Князь Владимир и княгиня Анна въехали в Киев под торжественную
здравицу христиан, на всем их пути звучали церковные песнопения, в городе по церквам звонили колокола. И хотя встреча не была впечатляюща и звон колоколов был слабым, всё же Владимир и Анна порадовались тому, что увидели, особенно молодая княгиня, узревшая единоверцев. Она подумала, что ей будет на кого опереться в трудную минуту. И князь Владимир грудь расправил, голову вскинул, довольный встречей, приветствовал россиян. Правда, его душевное равновесие скоро схлынуло, когда он узнал о происках жрецов.– Определили тебе супротивники и стольный град, приговорили, что место твое в Переяславце на болгарской земле, где батюшка твой стоял многие лета, - рассказал князю сразу же боярин, в прежние годы служивший у Святослава послом.
– Ишь ты, - удивился Владимир.
– Так Переяславец ноне болгарский, а воевать я не намерен. Ладно, хочу услышать, что скажут недруги христианский веры, глядя мне в глаза, - выразил свою волю князь и не мешкая распорядился созвать горожан, а с ними и всех языческих жрецов вместе с Драгомилом.
Народ собрался на Подоле. Владимир и Анна приехали туда с большой свитой, и князь сказал киевлянам:
– Мы давно искали новую веру. И мы нашли её в Византии. Вы всё знаете, потому как ничто от вас не таилось. Сам я отныне христианин. Супруга у меня, великая княгиня Анна, тоже христианка - свет мой небесный. И дружина моя, в коей ваши дети, братья и мужья служат, тоже явь христианская, но не идо-лянская. Зачем же нам стоять во вражде друг против друга? Вот Стас Косарь уже христианин, а его отец, боярин Василий, ещё язычник, да сына не проклял, но идет за ним в христианство. И я, дети мои, как отец ваш, зову последовать за мной. Потому зачем же нам отныне идолы на Священном холме? Идите с воинами, вашими сыновьями и братьями, свалите их да сожгите на том огне, который под идолами пылает и жертв просит. Перуна же стащите к воде. Зачем ему гореть, ежели в нем живой огонь всегда? Пусть плывет в Витичево. Выплывет - проявим милость, оставим на берегу покоиться.
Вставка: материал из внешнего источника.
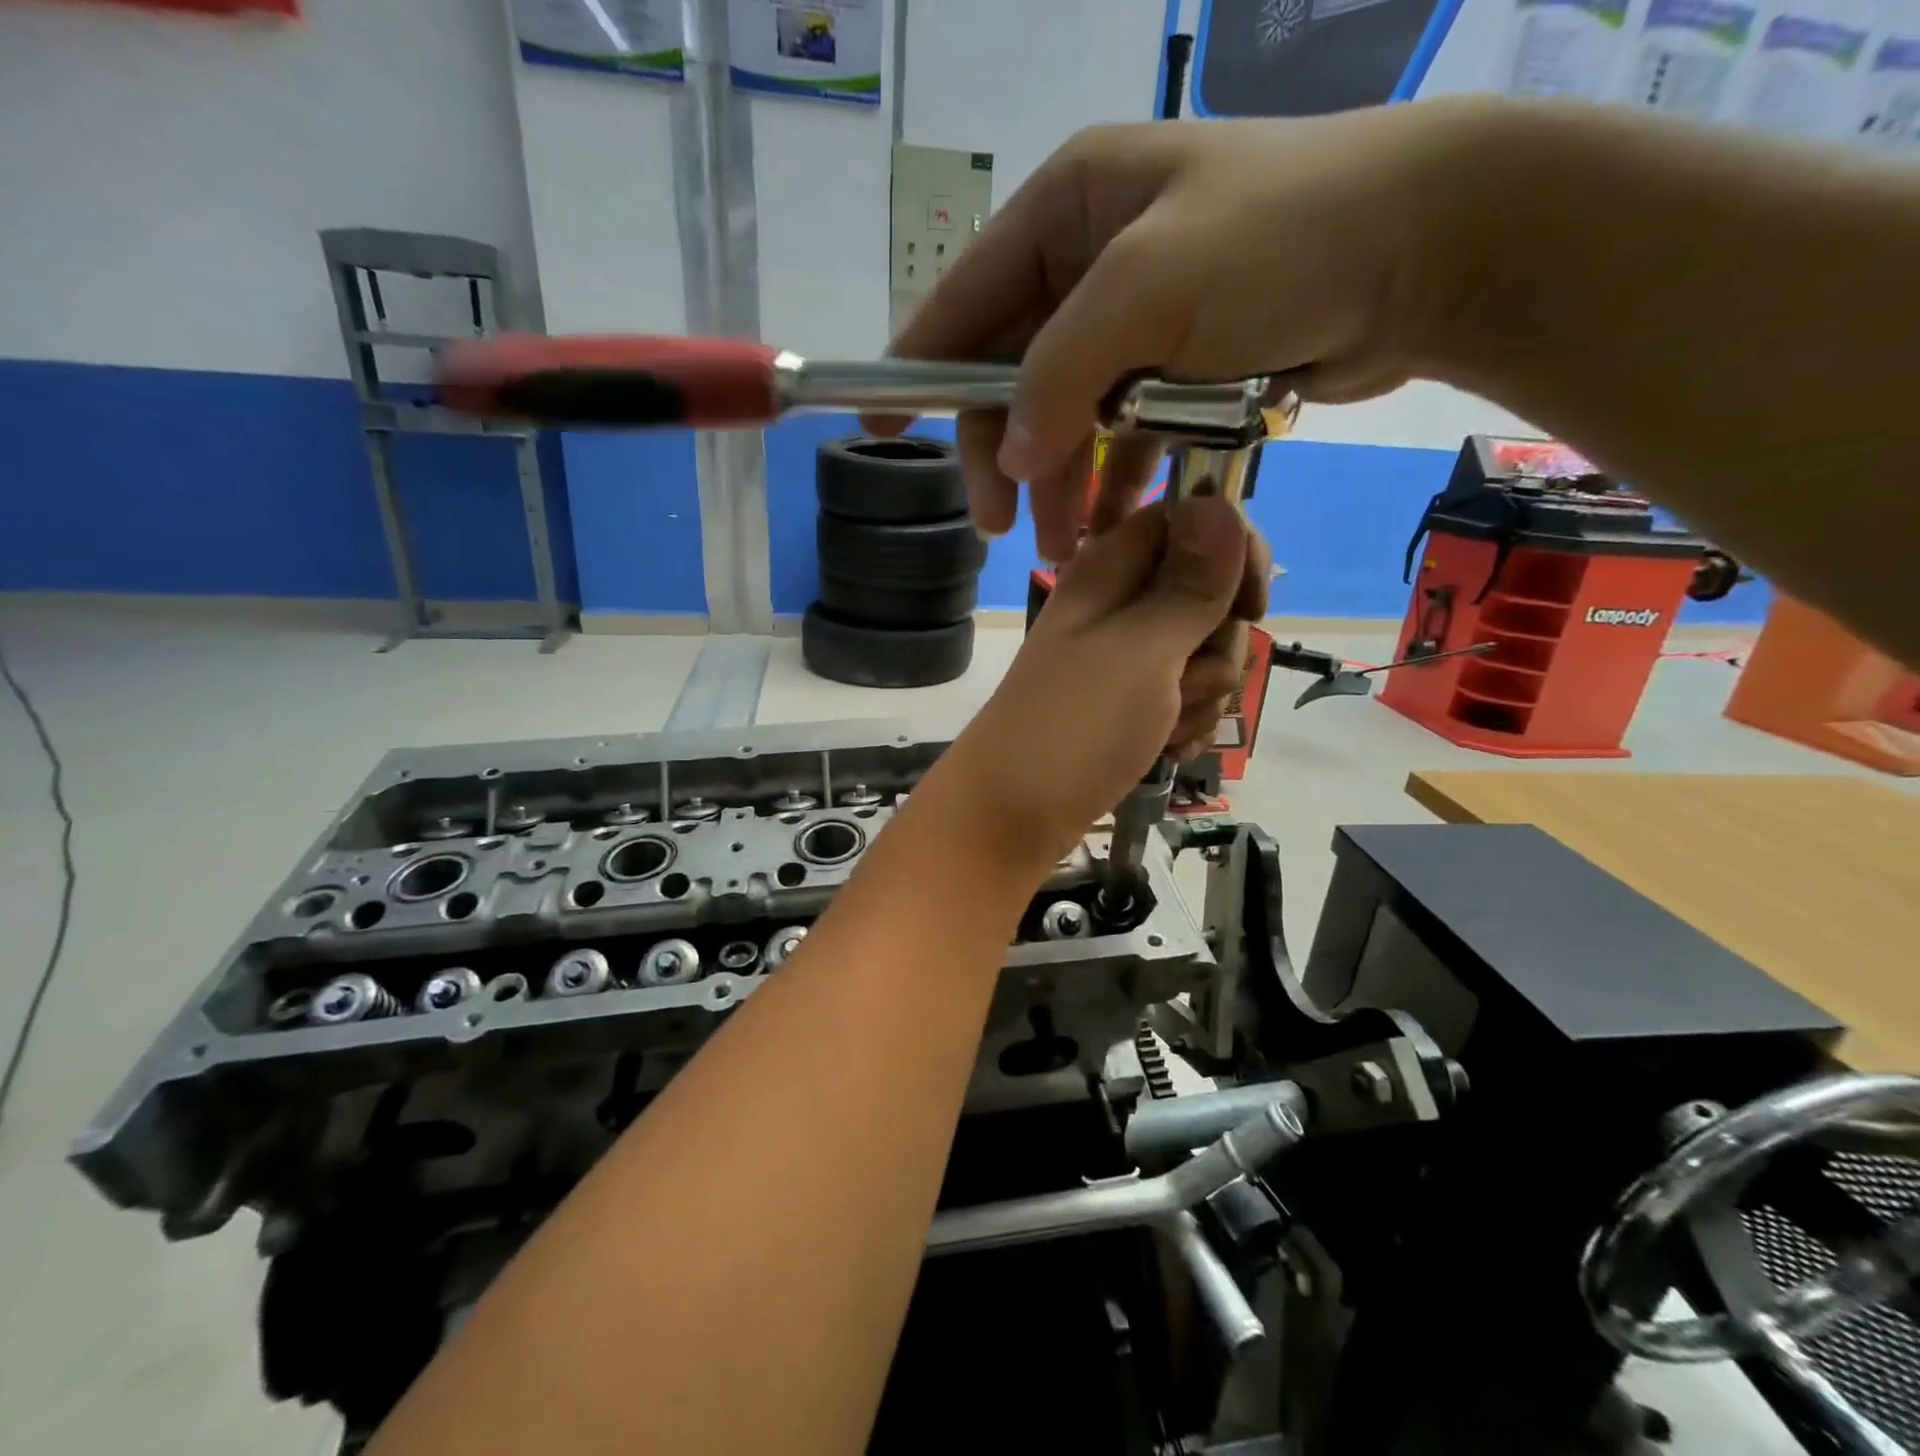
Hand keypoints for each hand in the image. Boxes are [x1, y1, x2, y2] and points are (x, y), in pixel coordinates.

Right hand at [865, 102, 1476, 560]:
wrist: (1421, 252)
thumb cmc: (1281, 241)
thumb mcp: (1150, 289)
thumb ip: (1059, 371)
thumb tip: (1007, 453)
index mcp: (1064, 214)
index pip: (962, 302)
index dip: (913, 370)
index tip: (873, 431)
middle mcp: (1087, 266)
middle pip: (1010, 378)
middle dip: (1003, 458)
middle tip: (1001, 531)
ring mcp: (1131, 324)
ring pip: (1062, 419)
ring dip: (1057, 486)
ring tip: (1062, 553)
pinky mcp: (1173, 370)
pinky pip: (1116, 436)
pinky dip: (1108, 483)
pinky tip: (1105, 530)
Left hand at [944, 496, 1263, 868]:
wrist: (1011, 816)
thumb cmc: (1073, 730)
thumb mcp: (1141, 652)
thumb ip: (1189, 585)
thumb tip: (1222, 503)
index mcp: (1109, 571)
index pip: (1191, 521)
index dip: (1233, 555)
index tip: (1250, 607)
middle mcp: (1118, 606)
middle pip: (1210, 595)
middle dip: (1216, 647)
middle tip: (1180, 684)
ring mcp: (1123, 659)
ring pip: (1205, 654)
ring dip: (1202, 697)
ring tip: (1163, 729)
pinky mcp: (1129, 705)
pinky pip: (1186, 698)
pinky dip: (1185, 725)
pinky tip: (1167, 751)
Когда князь замолчал, на площади долго стояла тишина. Народ думал, потому как понял, что если проявит непокорство, то встанет и против своих близких, из коих состоит княжеская дружина. Кто-то из россиянок, больше чем на две трети заполонивших площадь, крикнул:
– Хватит Драгомилу овец и коз, кур и петухов носить! Хватит огню молиться! Ведите нас, князь и княгиня, на холм!
Россиянку поддержали, и площадь вмиг взбудоражилась, закипела.
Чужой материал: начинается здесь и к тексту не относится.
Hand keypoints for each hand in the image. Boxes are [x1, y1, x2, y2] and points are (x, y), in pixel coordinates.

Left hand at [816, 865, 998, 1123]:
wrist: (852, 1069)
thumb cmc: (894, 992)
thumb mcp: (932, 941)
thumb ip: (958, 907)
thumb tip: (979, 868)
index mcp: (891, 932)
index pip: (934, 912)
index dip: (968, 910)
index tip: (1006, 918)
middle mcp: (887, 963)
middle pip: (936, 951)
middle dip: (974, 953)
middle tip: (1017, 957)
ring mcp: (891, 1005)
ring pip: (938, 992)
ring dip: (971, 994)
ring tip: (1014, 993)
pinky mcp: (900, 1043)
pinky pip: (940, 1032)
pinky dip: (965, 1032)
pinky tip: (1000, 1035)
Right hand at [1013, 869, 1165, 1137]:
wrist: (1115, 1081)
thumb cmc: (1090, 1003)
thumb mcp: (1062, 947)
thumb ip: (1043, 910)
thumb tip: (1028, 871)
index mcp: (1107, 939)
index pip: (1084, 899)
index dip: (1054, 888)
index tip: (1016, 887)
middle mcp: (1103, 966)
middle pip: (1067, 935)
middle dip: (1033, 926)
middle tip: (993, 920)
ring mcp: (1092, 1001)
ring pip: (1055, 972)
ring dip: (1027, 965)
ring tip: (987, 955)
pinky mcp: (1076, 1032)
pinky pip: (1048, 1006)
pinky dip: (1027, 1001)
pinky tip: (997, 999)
– Айда на холм идолов сносить!
– пронеслось над толпой.
Она придвинулась к княжеским гридням и отрокам и увлекла их на Священный холм. Там горожане вытеснили из капищ жрецов, прогнали их со страстью, всё ещё языческой, и начали разорять и крушить всё, чему поклонялись сотни лет. Пять идолищ были изрублены секирами. Из них сложили костер и подожгли от неугасимого огня Священного холма. А главного бога Перуна с серебряной головой и золотыми усами низвергли с подставы, перевязали сыромятиной и потянули в сотни рук по Боричеву взвозу к Ручью. Вокруг Перуна кружили толпы молодых язычников и язычниц, били его батогами и плясали, испытывая радость оттого, что идолище потеряло над ними силу, лишилось власти над их жизнью. Позже многие киевляне клялись, что в те минуты, когда Перуна волокли по земле и били, он вопил и рыдал. Они же ругали его черными словами: «Чертово беремище! Тягость и бедствие! Злой дух преисподний!»
Когда идола дотянули до Ручья и двенадцать мужиков столкнули его в воду и отпихнули от берега, то стоявшие в стороне пожилые и твердые идоляне кричали Перуну: «Выдыбай! Выдыбай! Выплывай, батюшка-господин!»
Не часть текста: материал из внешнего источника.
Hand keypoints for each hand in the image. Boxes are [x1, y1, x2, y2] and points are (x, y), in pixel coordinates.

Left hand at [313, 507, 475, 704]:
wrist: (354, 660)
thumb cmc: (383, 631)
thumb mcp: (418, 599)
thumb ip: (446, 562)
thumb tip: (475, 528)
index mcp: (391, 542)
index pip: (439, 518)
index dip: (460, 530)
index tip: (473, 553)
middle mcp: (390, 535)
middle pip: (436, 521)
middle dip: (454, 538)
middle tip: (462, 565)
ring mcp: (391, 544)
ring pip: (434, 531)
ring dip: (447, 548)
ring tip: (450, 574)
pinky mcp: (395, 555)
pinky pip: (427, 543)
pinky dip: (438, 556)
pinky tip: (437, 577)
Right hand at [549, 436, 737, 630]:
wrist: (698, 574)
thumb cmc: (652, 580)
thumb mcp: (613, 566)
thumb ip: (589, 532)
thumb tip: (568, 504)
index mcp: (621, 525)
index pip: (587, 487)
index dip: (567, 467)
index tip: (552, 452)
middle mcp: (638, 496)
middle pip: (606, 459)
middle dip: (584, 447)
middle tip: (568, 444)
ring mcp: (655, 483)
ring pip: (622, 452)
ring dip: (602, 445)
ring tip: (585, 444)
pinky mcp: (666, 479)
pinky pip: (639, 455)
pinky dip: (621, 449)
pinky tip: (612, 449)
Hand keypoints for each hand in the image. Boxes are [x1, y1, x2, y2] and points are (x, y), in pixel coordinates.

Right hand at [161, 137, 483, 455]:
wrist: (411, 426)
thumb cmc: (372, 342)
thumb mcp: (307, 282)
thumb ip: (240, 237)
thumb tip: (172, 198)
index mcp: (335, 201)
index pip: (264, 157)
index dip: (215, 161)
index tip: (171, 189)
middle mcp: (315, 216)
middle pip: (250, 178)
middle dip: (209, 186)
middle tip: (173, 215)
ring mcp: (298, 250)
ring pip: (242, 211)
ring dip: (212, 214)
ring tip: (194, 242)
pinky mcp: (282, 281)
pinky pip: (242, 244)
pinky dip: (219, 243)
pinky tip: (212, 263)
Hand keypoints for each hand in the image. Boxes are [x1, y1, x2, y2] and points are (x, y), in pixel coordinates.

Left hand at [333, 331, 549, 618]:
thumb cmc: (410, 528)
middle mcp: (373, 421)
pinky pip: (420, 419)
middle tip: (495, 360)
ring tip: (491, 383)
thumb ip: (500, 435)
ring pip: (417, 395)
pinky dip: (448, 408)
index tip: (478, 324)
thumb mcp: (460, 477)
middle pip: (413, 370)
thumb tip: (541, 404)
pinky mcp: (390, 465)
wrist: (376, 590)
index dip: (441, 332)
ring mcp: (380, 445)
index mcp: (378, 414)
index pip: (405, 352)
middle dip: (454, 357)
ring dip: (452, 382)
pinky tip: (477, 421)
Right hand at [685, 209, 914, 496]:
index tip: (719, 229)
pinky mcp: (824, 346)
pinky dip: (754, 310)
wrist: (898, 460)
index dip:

Перун и правда скоро выплыл и пристал к берегу, на песок его вынесло чудом. Это место язычники назвали Выдибичами.
Тут над криками язычников вознесся громкий глас архимандрита киевского Михаила:
– Слушайте все! Господь Бог низвергнул Сатану с небес! Ныне он помог низвергнуть его со Священного холма! Радуйтесь, дети! И вам дано низвергнуть Перуна! Толкайте его в воду!